Given records =>
'''

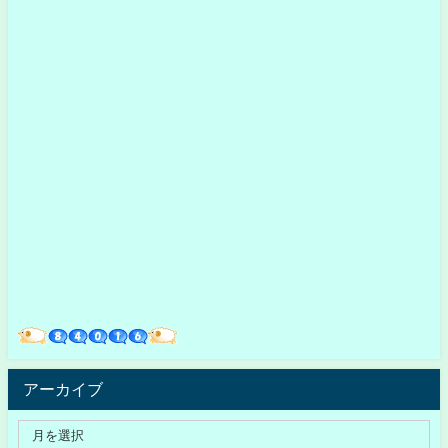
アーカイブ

'''
'''

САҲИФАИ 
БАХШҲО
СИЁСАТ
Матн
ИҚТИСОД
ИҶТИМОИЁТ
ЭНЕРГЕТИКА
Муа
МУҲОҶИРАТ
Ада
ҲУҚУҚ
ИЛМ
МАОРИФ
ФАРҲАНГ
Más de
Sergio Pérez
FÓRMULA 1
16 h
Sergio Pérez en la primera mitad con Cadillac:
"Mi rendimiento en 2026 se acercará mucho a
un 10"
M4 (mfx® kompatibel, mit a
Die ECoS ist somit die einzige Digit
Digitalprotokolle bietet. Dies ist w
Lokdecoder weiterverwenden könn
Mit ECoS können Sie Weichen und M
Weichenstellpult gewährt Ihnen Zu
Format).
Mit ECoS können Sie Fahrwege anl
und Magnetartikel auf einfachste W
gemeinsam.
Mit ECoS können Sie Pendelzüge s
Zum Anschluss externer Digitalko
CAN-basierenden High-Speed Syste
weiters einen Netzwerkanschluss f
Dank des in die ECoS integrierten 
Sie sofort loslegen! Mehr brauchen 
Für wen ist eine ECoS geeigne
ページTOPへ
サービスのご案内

'''

Task => Please report the number of lines in this material holding the word "Sergio", and add no other words.

Response for this exercise => 2